Page extract >>
* BEGIN *

Full-year comparable gross profit margins were 19 basis points lower than last year, and about half of this decrease was due just to the LIFO provision. The preliminary indications for the first 2 months of the first quarter show 30- to 40-basis-point lower gross margin than we had in the first quarter of 2004. Those margins in the first quarter of 2004 were the best of the year and will make for the toughest comparisons this year. As Clarence stated, we're targeting gross margin increases as 2005 progresses.
Fourth quarter SG&A expenses were also up by 1.29 percent of sales versus last year's fourth quarter, and again, I refer to the table on page 3 of the press release.
The text of our earnings release discusses 4 expense items impacting this year's quarter by a total of $3.1m, which is 1.43 percent of sales.
The first of these items mentioned was $1m for distribution transition expenses. This will occur again in a similar magnitude in the first quarter of 2005.
The $600,000 of new market start-up expense portion of this total does routinely recur from time to time. It's part of our ongoing geographic store expansion, and therefore, it can be predicted.

* END *

Requirement A >> From the listing, copy out the part that opens with the line containing "Ines: 18:20 -> 12:04" and closes with the line containing "NLD: 7:32 -> 6:46", including both of those lines. Leave the pictures out.

Supplied entries >>
* BEGIN *

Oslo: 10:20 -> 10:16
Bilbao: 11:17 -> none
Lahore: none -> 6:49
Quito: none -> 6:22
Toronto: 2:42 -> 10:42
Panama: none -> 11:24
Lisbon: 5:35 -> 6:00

* END *
* BEGIN *

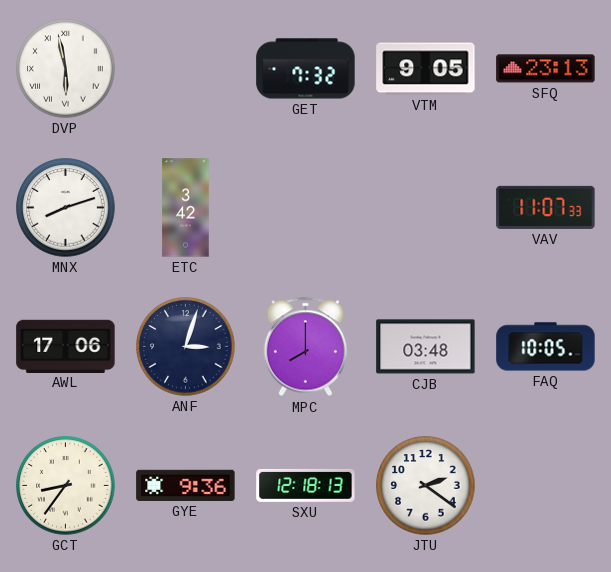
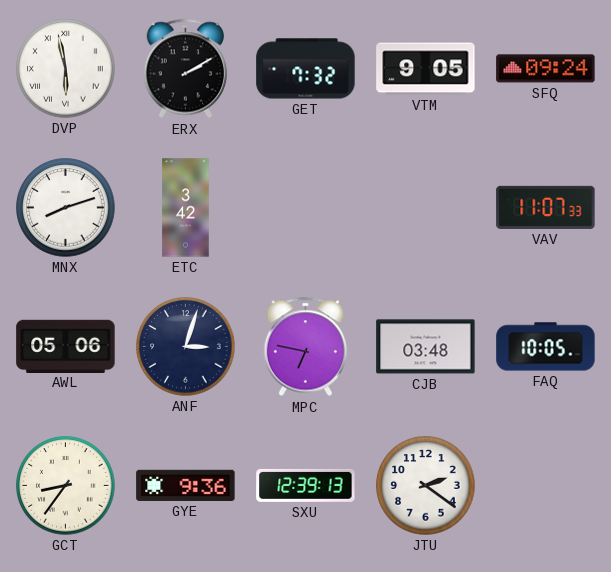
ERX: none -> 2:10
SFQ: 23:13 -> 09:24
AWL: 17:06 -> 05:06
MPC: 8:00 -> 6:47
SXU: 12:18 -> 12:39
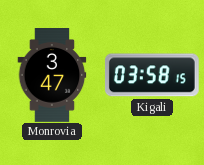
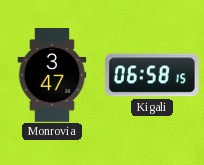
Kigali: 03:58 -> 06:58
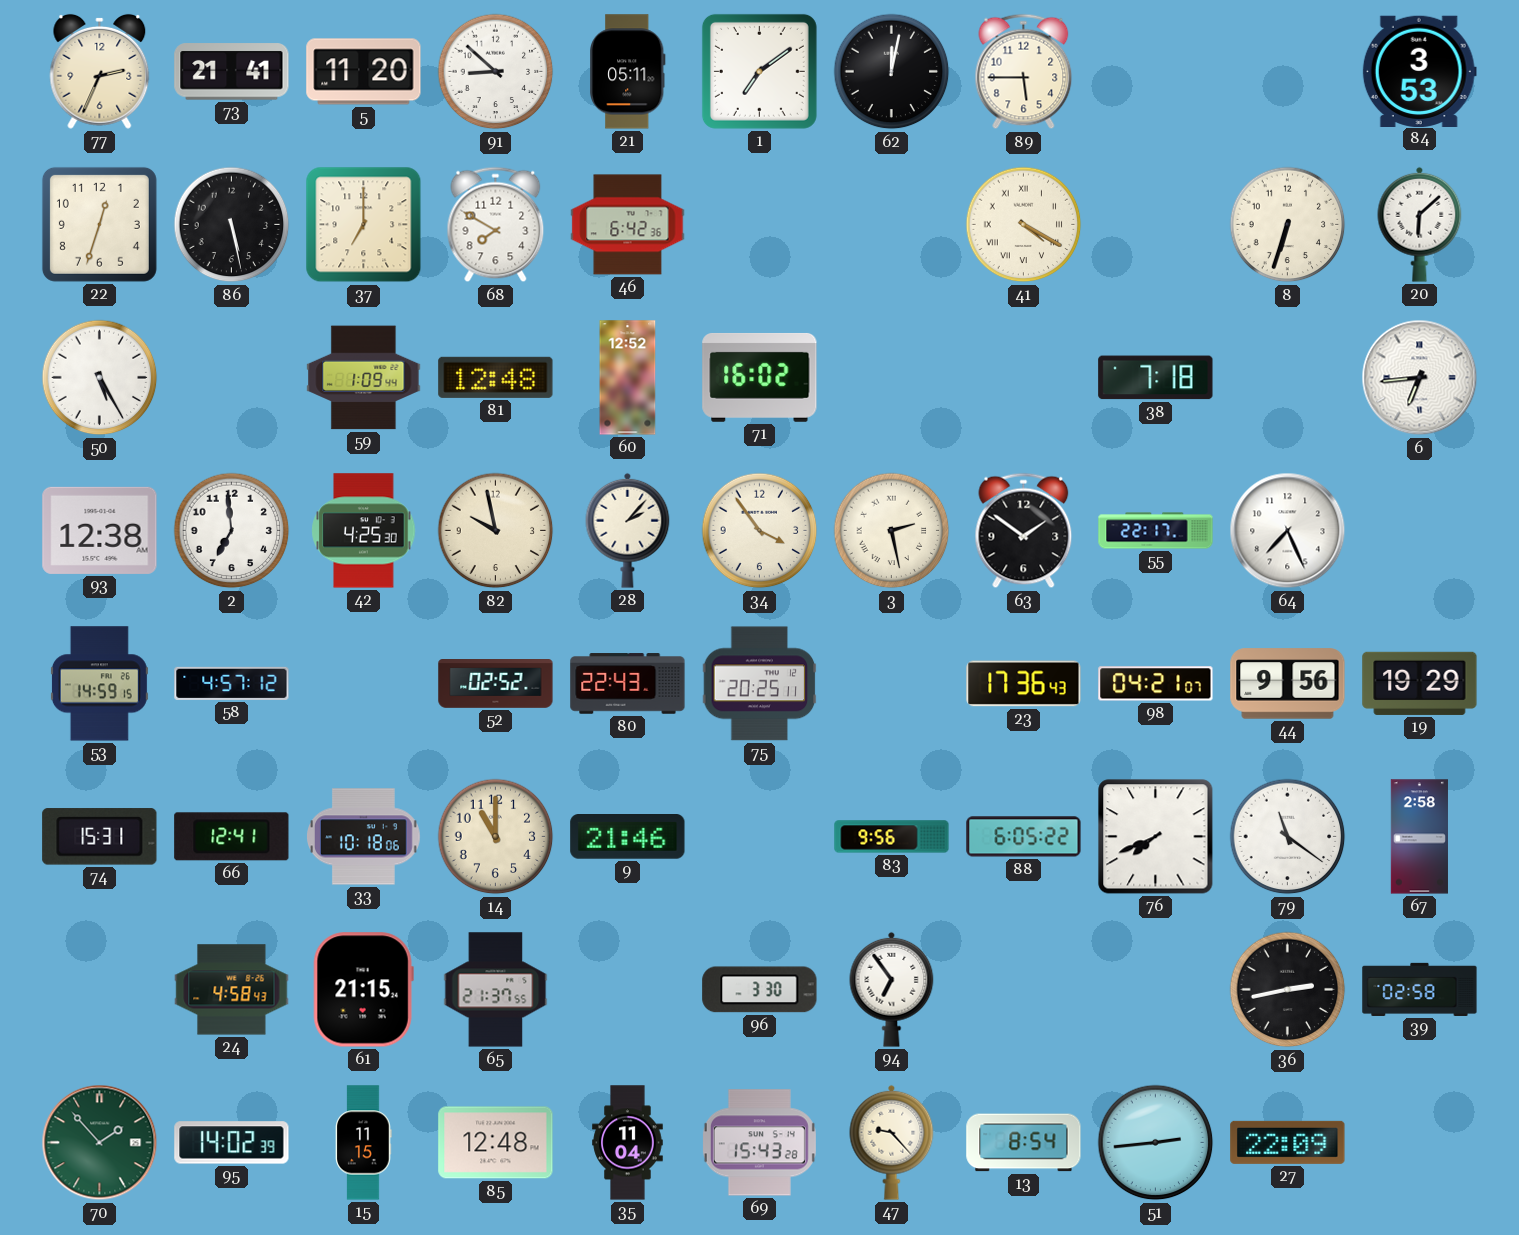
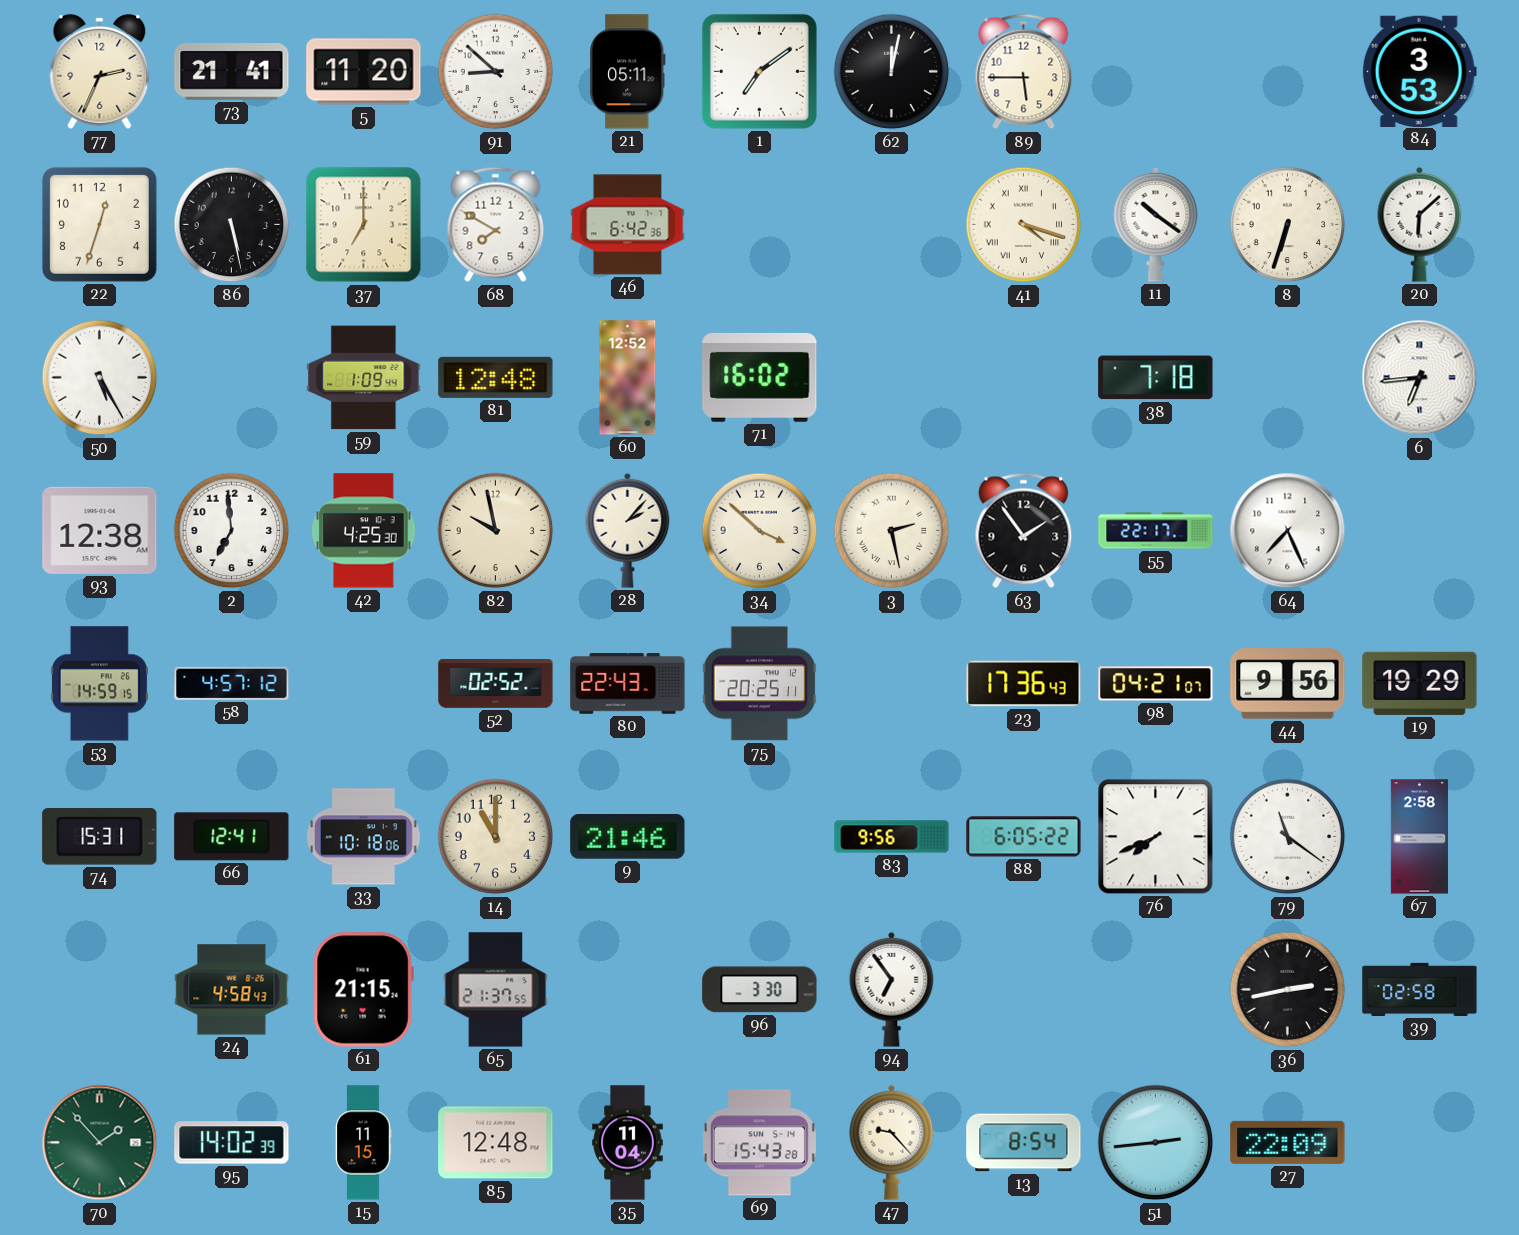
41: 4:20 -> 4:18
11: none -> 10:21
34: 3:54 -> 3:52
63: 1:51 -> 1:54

* END *
* BEGIN *

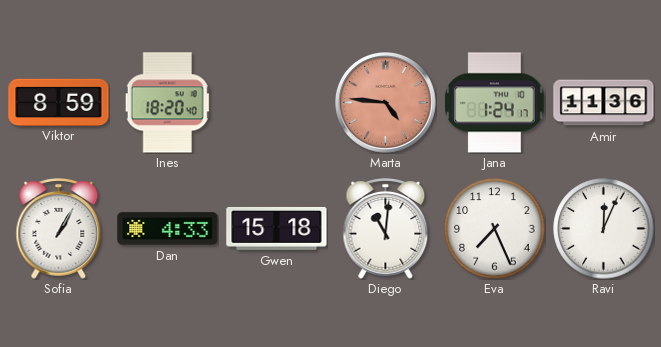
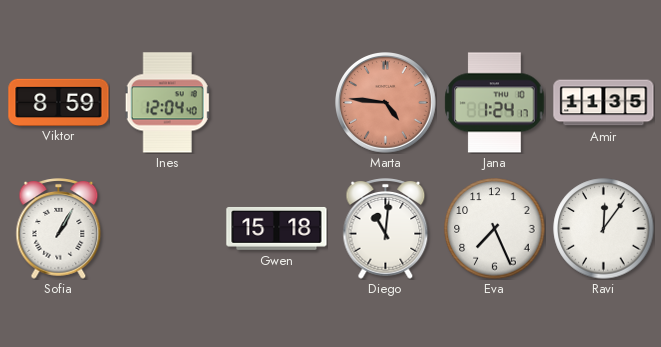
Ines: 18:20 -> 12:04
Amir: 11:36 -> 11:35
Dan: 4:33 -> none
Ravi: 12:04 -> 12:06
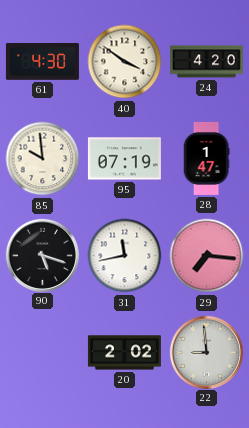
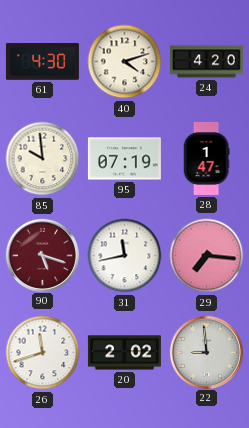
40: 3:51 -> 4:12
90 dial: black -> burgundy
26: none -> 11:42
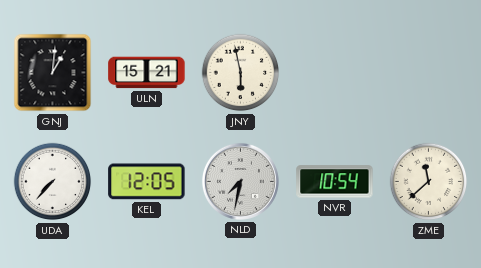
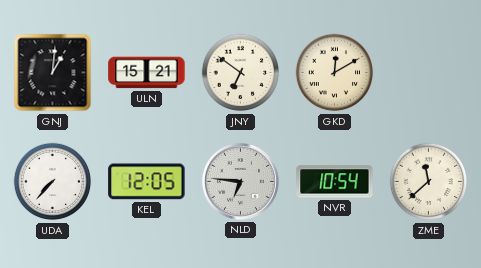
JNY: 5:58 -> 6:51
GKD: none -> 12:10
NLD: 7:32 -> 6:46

* END *

Requirement B >> According to the earnings call excerpt, what total did the four expense items add to this year's quarter?

Correct output A >>
Ines: 18:20 -> 12:04
Amir: 11:36 -> 11:35
Dan: 4:33 -> none
Ravi: 12:04 -> 12:06
40: 3:51 -> 4:12
90 dial: black -> burgundy
26: none -> 11:42
JNY: 5:58 -> 6:51
GKD: none -> 12:10
NLD: 7:32 -> 6:46

Correct output B >> $3.1m, which is 1.43 percent of sales.